For over three billion years, life was almost entirely single celled. Then, in a relatively brief geological window, most major animal body plans appeared.^[4]

Eyes. Bilateral symmetry. Nervous systems. Predator prey dynamics.

This was not a smooth gradient. It was a discontinuity.

It is tempting to interpret the Cambrian Explosion as a proto transition enabled by the prior accumulation of biological infrastructure. Genetic regulation, cell differentiation, intercellular signalling.

The causes are still debated. Oxygen levels, ecological interactions, developmental genetics all play roles. No single explanation fully captures it.

Hence, the grokking analogy should be treated cautiously. It is suggestive, not definitive.

The Second Transition: Human Collective Intelligence

A clearer candidate appears in the last 100,000 years. It did not happen at the level of the individual brain.

The brain of Homo sapiens has remained largely unchanged over that period. What changed, was the ability to 'join' those brains together ...

Language allows knowledge to accumulate between minds. Writing externalises memory. Printing accelerates distribution. Institutions stabilise knowledge across generations.

"If we imagine a human child raised without access to culture, their cognitive abilities would differ little from those of other great apes."

— Tomasello & Rakoczy, 2003

This is the cultural ratchet. Information accumulates without needing to be rediscovered.^[5]

The result is a system that can solve problems far outside its evolutionary training distribution. Sequencing genomes. Modelling quantum systems.
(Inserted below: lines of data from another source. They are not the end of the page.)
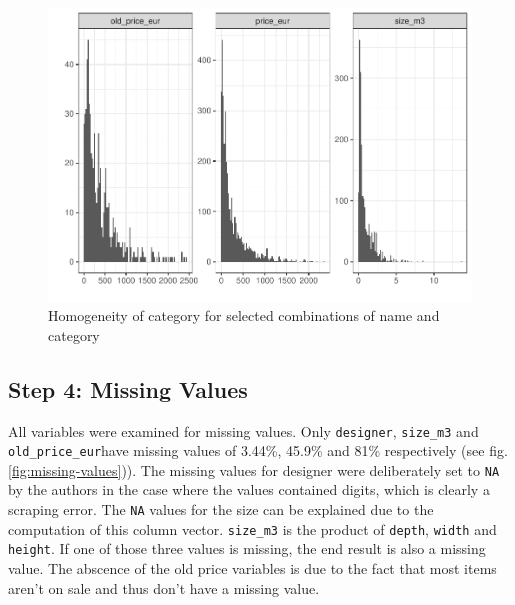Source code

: \documentclass[a4paper, nobind]{templates/ociamthesis}
\begin{document}
\begin{figure}
\includegraphics[width=1\linewidth]{_main_files/figure-latex/normality-1} \caption{Homogeneity of category for selected combinations of name and category}\label{fig:normality}
\end{figure}

\hypertarget{step-4-missing-values}{%
\subsection{Step 4: Missing Values}\label{step-4-missing-values}}

All variables were examined for missing values. Only \texttt{designer}, \texttt{size\_m3} and \texttt{old\_price\_eur}have missing values of 3.44\%, 45.9\% and 81\% respectively (see fig. \ref{fig:missing-values})).
The missing values for designer were deliberately set to \texttt{NA} by the authors in the case where the values contained digits, which is clearly a scraping error.
The \texttt{NA} values for the size can be explained due to the computation of this column vector. \texttt{size\_m3} is the product of \texttt{depth}, \texttt{width} and \texttt{height}. If one of those three values is missing, the end result is also a missing value.
The abscence of the old price variables is due to the fact that most items aren't on sale and thus don't have a missing value.
\end{document}
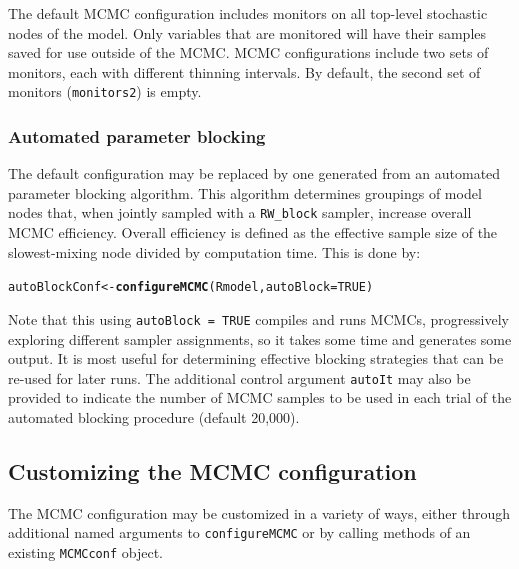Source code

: \documentclass[12pt,oneside]{book}\usepackage[]{graphicx}\usepackage[]{color}
\makeatletter
\newcommand{\hlnum}[1]{\textcolor[rgb]{0.686,0.059,0.569}{#1}}%
\newcommand{\hlstd}[1]{\textcolor[rgb]{0.345,0.345,0.345}{#1}}%
\newcommand{\hlkwb}[1]{\textcolor[rgb]{0.69,0.353,0.396}{#1}}%
\newcommand{\hlkwc}[1]{\textcolor[rgb]{0.333,0.667,0.333}{#1}}%
\newcommand{\hlkwd}[1]{\textcolor[rgb]{0.737,0.353,0.396}{\textbf{#1}}}%
\newenvironment{kframe}{%
 \def\at@end@of@kframe{}%
 \ifinner\ifhmode%
  \def\at@end@of@kframe{\end{minipage}}%
  \begin{minipage}{\columnwidth}%
 \fi\fi%
 \def\FrameCommand##1{\hskip\@totalleftmargin \hskip-\fboxsep
 \colorbox{shadecolor}{##1}\hskip-\fboxsep
     \hskip-\linewidth \hskip-\@totalleftmargin \hskip\columnwidth}%
 \MakeFramed {\advance\hsize-\width
   \@totalleftmargin\z@ \linewidth\hsize
   \@setminipage}}%
 {\par\unskip\endMakeFramed%
 \at@end@of@kframe}
\newenvironment{knitrout}{}{} %
\def\cd#1{\texttt{#1}}
\makeatother
\begin{document}
The default MCMC configuration includes monitors on all top-level stochastic nodes of the model. Only variables that are monitored will have their samples saved for use outside of the MCMC. MCMC configurations include two sets of monitors, each with different thinning intervals.  By default, the second set of monitors (\cd{monitors2}) is empty. 

\subsubsection{Automated parameter blocking}

The default configuration may be replaced by one generated from an automated parameter blocking algorithm.  This algorithm determines groupings of model nodes that, when jointly sampled with a \cd{RW\_block} sampler, increase overall MCMC efficiency.  Overall efficiency is defined as the effective sample size of the slowest-mixing node divided by computation time.  This is done by:

\begin{knitrout}
\color{fgcolor}\begin{kframe}
\begin{alltt}
\hlstd{autoBlockConf} \hlkwb{<-} \hlkwd{configureMCMC}\hlstd{(Rmodel,} \hlkwc{autoBlock} \hlstd{=} \hlnum{TRUE}\hlstd{)}
\end{alltt}
\end{kframe}
\end{knitrout}

Note that this using \cd{autoBlock = TRUE} compiles and runs MCMCs, progressively exploring different sampler assignments, so it takes some time and generates some output.  It is most useful for determining effective blocking strategies that can be re-used for later runs.  The additional control argument \cd{autoIt} may also be provided to indicate the number of MCMC samples to be used in each trial of the automated blocking procedure (default 20,000). 

\subsection{Customizing the MCMC configuration}
\label{sec:customizing-mcmc-conf}

The MCMC configuration may be customized in a variety of ways, either through additional named arguments to \cd{configureMCMC} or by calling methods of an existing \cd{MCMCconf} object.
\end{document}
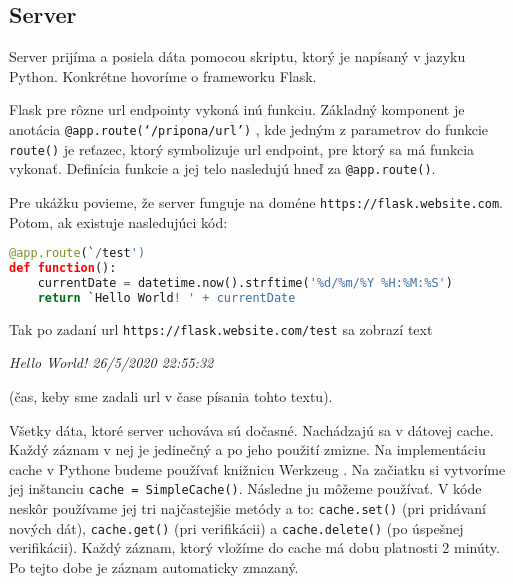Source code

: \subsection{Server}
Server prijíma a posiela dáta pomocou skriptu, ktorý je napísaný v jazyku Python. Konkrétne hovoríme o frameworku Flask.

Flask pre rôzne url endpointy vykoná inú funkciu. Základný komponent je anotácia \texttt{@app.route(`/pripona/url')} \cite{flask_approute}, kde jedným z parametrov do funkcie \texttt{route()} je reťazec, ktorý symbolizuje url endpoint, pre ktorý sa má funkcia vykonať. Definícia funkcie a jej telo nasledujú hneď za \texttt{@app.route()}. 

Pre ukážku povieme, že server funguje na doméne \texttt{https://flask.website.com}. Potom, ak existuje nasledujúci kód:
\newline
\begin{lstlisting}[language=Python, basicstyle=\small]
@app.route(`/test')
def function():
    currentDate = datetime.now().strftime('%d/%m/%Y %H:%M:%S')
    return `Hello World! ' + currentDate
\end{lstlisting}
\leavevmode\newline
Tak po zadaní url \texttt{https://flask.website.com/test} sa zobrazí text

\begin{center}
    \textit{Hello World! 26/5/2020 22:55:32}
\end{center}
(čas, keby sme zadali url v čase písania tohto textu).

Všetky dáta, ktoré server uchováva sú dočasné. Nachádzajú sa v dátovej cache. Každý záznam v nej je jedinečný a po jeho použití zmizne. Na implementáciu cache v Pythone budeme používať knižnicu Werkzeug \cite{werkzeug_cache}. Na začiatku si vytvoríme jej inštanciu \texttt{cache = SimpleCache()}. Následne ju môžeme používať. V kóde neskôr používame jej tri najčastejšie metódy a to: \texttt{cache.set()} (pri pridávaní nových dát), \texttt{cache.get()} (pri verifikácii) a \texttt{cache.delete()} (po úspešnej verifikácii). Každý záznam, ktorý vložíme do cache má dobu platnosti 2 minúty. Po tejto dobe je záznam automaticky zmazaný.
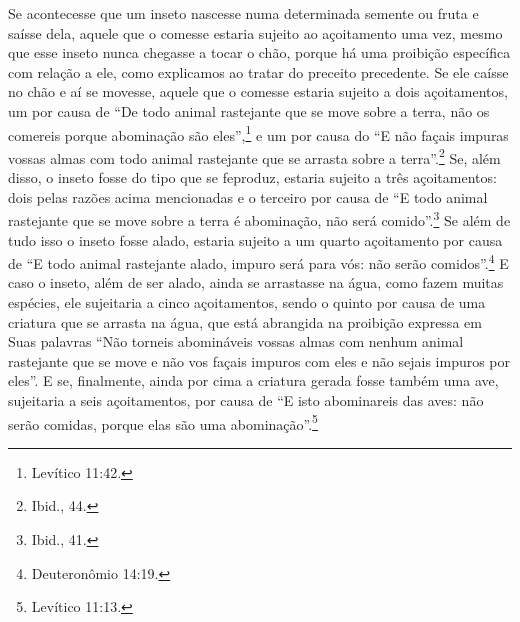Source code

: Se acontecesse que um inseto nascesse numa determinada semente ou fruta
e saísse dela, aquele que o comesse estaria sujeito ao açoitamento uma
vez, mesmo que esse inseto nunca chegasse a tocar o chão, porque há uma
proibição específica com relação a ele, como explicamos ao tratar do
preceito precedente. Se ele caísse no chão e aí se movesse, aquele que
o comesse estaria sujeito a dois açoitamentos, um por causa de ``De todo
animal rastejante que se move sobre a terra, não os comereis porque
abominação são eles'',\footnote{Levítico 11:42.} e um por causa do ``E não façais
impuras vossas almas com todo animal rastejante que se arrasta sobre a
terra''.\footnote{Ibid., 44.} Se, além disso, o inseto fosse do tipo que se
feproduz, estaria sujeito a três açoitamentos: dois pelas razões acima
mencionadas e o terceiro por causa de ``E todo animal rastejante que se
move sobre a terra é abominação, não será comido''.\footnote{Ibid., 41.} Se além
de tudo isso o inseto fosse alado, estaria sujeito a um quarto
açoitamento por causa de ``E todo animal rastejante alado, impuro será
para vós: não serão comidos''.\footnote{Deuteronômio 14:19.} E caso o inseto,
além de ser alado, ainda se arrastasse na água, como fazem muitas
espécies, ele sujeitaria a cinco açoitamentos, sendo o quinto por causa
de uma criatura que se arrasta na água, que está abrangida na proibição
expressa em Suas palavras ``Não torneis abomináveis vossas almas com
nenhum animal rastejante que se move e não vos façais impuros com eles e
não sejais impuros por eles''. E se, finalmente, ainda por cima a
criatura gerada fosse também uma ave, sujeitaria a seis açoitamentos,
por causa de ``E isto abominareis das aves: não serão comidas, porque
elas são uma abominação''.\footnote{Levítico 11:13.}

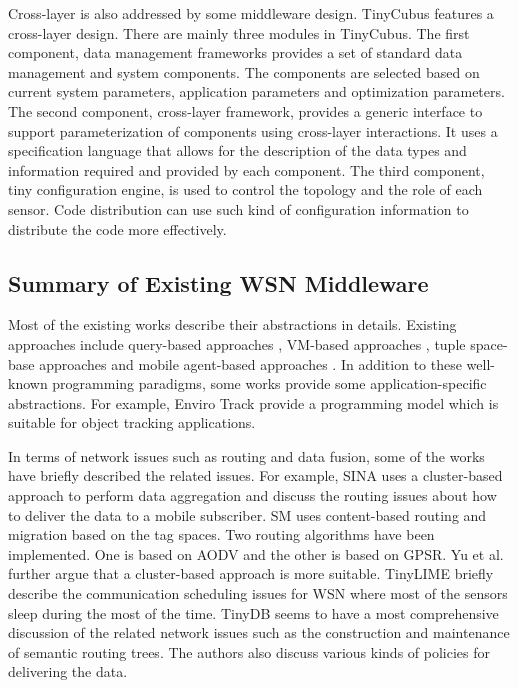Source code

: Cross-layer is also addressed by some middleware design. TinyCubus \cite{tinycubus} features a cross-layer design. There are mainly three modules in TinyCubus. The first component, data management frameworks provides a set of standard data management and system components. The components are selected based on current system parameters, application parameters and optimization parameters. The second component, cross-layer framework, provides a generic interface to support parameterization of components using cross-layer interactions. It uses a specification language that allows for the description of the data types and information required and provided by each component. The third component, tiny configuration engine, is used to control the topology and the role of each sensor. Code distribution can use such kind of configuration information to distribute the code more effectively.

\subsection{Summary of Existing WSN Middleware}
Most of the existing works describe their abstractions in details. Existing approaches include query-based approaches \cite{cougar, sina, tinydb}, VM-based approaches \cite{magnetos, mate, smartmessage}, tuple space-base approaches \cite{tinylime} and mobile agent-based approaches \cite{agilla, sensorware}. In addition to these well-known programming paradigms, some works provide some application-specific abstractions. For example, Enviro Track \cite{envirotrack} provide a programming model which is suitable for object tracking applications.

In terms of network issues such as routing and data fusion, some of the works have briefly described the related issues. For example, SINA \cite{sina} uses a cluster-based approach to perform data aggregation and discuss the routing issues about how to deliver the data to a mobile subscriber. SM \cite{smartmessage} uses content-based routing and migration based on the tag spaces. Two routing algorithms have been implemented. One is based on AODV and the other is based on GPSR. Yu et al. \cite{clustermiddleware} further argue that a cluster-based approach is more suitable. TinyLIME \cite{tinylime} briefly describe the communication scheduling issues for WSN where most of the sensors sleep during the most of the time. TinyDB \cite{tinydb} seems to have a most comprehensive discussion of the related network issues such as the construction and maintenance of semantic routing trees. The authors also discuss various kinds of policies for delivering the data.

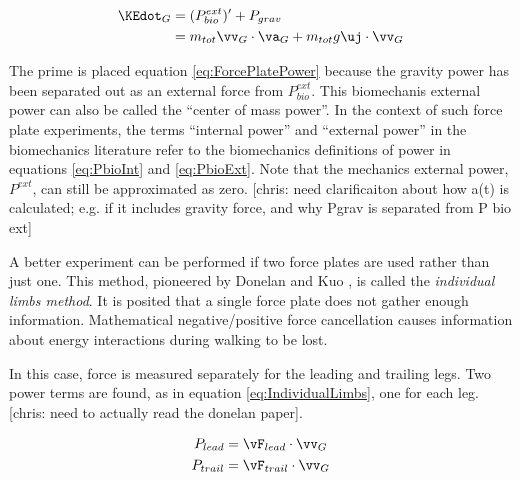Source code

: \begin{align}
\KEdot_{G} &= (P_{bio}^{ext})^{\prime} + P_{grav} \notag \\
&= m_{tot} \vv_{G} \cdot \va_{G} + m_{tot} g \uj \cdot \vv_{G} \label{eq:ForcePlatePower} \\
\end{align}

The prime is placed equation \ref{eq:ForcePlatePower} because the gravity power has been separated out as an external force from $P_{bio}^{ext}$. This biomechanis external power can also be called the ``center of mass power''. In the context of such force plate experiments, the terms ``internal power'' and ``external power'' in the biomechanics literature refer to the biomechanics definitions of power in equations \ref{eq:PbioInt} and \ref{eq:PbioExt}. Note that the mechanics external power, $P^{ext}$, can still be approximated as zero. [chris: need clarificaiton about how a(t) is calculated; e.g. if it includes gravity force, and why Pgrav is separated from P bio ext]

A better experiment can be performed if two force plates are used rather than just one. This method, pioneered by Donelan and Kuo \cite{donelan01}, is called the \emph{individual limbs method}. It is posited that a single force plate does not gather enough information. Mathematical negative/positive force cancellation causes information about energy interactions during walking to be lost.

In this case, force is measured separately for the leading and trailing legs. Two power terms are found, as in equation \ref{eq:IndividualLimbs}, one for each leg. [chris: need to actually read the donelan paper].

\begin{align}
P_{lead} &= \vF_{lead} \cdot \vv_{G} \\
P_{trail} &= \vF_{trail} \cdot \vv_{G}
\label{eq:IndividualLimbs}
\end{align}
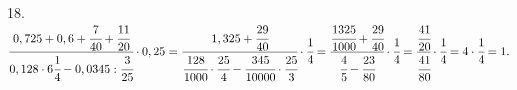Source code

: 18. $\cfrac{0,725+0,6+\cfrac{7}{40}+\cfrac{11}{20}}{0,128\cdot6\cfrac{1}{4}-0,0345:\cfrac{3}{25}}\cdot0,25=
\cfrac{1,325+\cfrac{29}{40}}{\cfrac{128}{1000}\cdot\cfrac{25}{4}-\cfrac{345}{10000}\cdot\cfrac{25}{3}}\cdot\cfrac{1}{4}=
\cfrac{\cfrac{1325}{1000}+\cfrac{29}{40}}{\cfrac{4}{5}-\cfrac{23}{80}}\cdot\cfrac{1}{4}=
\cfrac{\cfrac{41}{20}}{\cfrac{41}{80}}\cdot\cfrac{1}{4}=4\cdot\cfrac{1}{4}=1.$\\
Landing machines on other planets.

The unit of generalisation is no longer the individual. It is the network.

Where AI Fits

Where does artificial intelligence sit in this picture?

One possibility is that it accelerates the existing transition. Large language models compress and operationalise the output of human culture.

Another possibility is more interesting. That AI systems are currently in their own memorisation phase.

There are hints in this direction. Some recent work suggests that advanced reasoning models, when given sufficient compute, spontaneously develop internal structures resembling debate. Generating and reconciling multiple perspectives without explicit instruction.^[6]

This is not strong evidence of a new phase transition. But it is suggestive.

At present, most systems still look closer to sophisticated interpolation than true out of distribution generalisation.

What the Next Transition Might Look Like

If the pattern holds, the next transition will not look like a single more intelligent entity.

Biology did not produce its major leaps that way. It produced new ways of organising simpler units.

The Cambrian introduced new ways for cells to cooperate. Human culture introduced new ways for minds to cooperate across time and space.

A third transition would likely involve new connection structures between biological and artificial systems. Architectures that enable forms of reasoning and coordination currently out of reach.

That is not a prediction. It is an inference from pattern.

Where We Are

From a distance, grokking looks inevitable.

Up close, it looks like stagnation.

We are somewhere in that process.

If a transition is coming, we are unlikely to recognise it in advance.

The system will simply start solving problems it previously could not.

Fire was unthinkable to early life on earth ... AI was unthinkable to the first humans ... what chance do we have of predicting what comes next?

References

Power, A. et al. (2022). Grokking: Generalization Beyond Overfitting on Small Algorithmic Datasets.
Liu, Z. et al. (2022). Towards Understanding Grokking: An Effective Theory of Representation Learning.
Lyu, K. et al. (2023). Dichotomy of Early and Late Phase Implicit Biases Can Induce Grokking.
Marshall, C. R. (2006). Explaining the Cambrian Explosion of Animals.
Tomasello, M. (1999). The Cultural Origins of Human Cognition.
Kim, J. et al. (2026). Reasoning Models Generate Societies of Thought.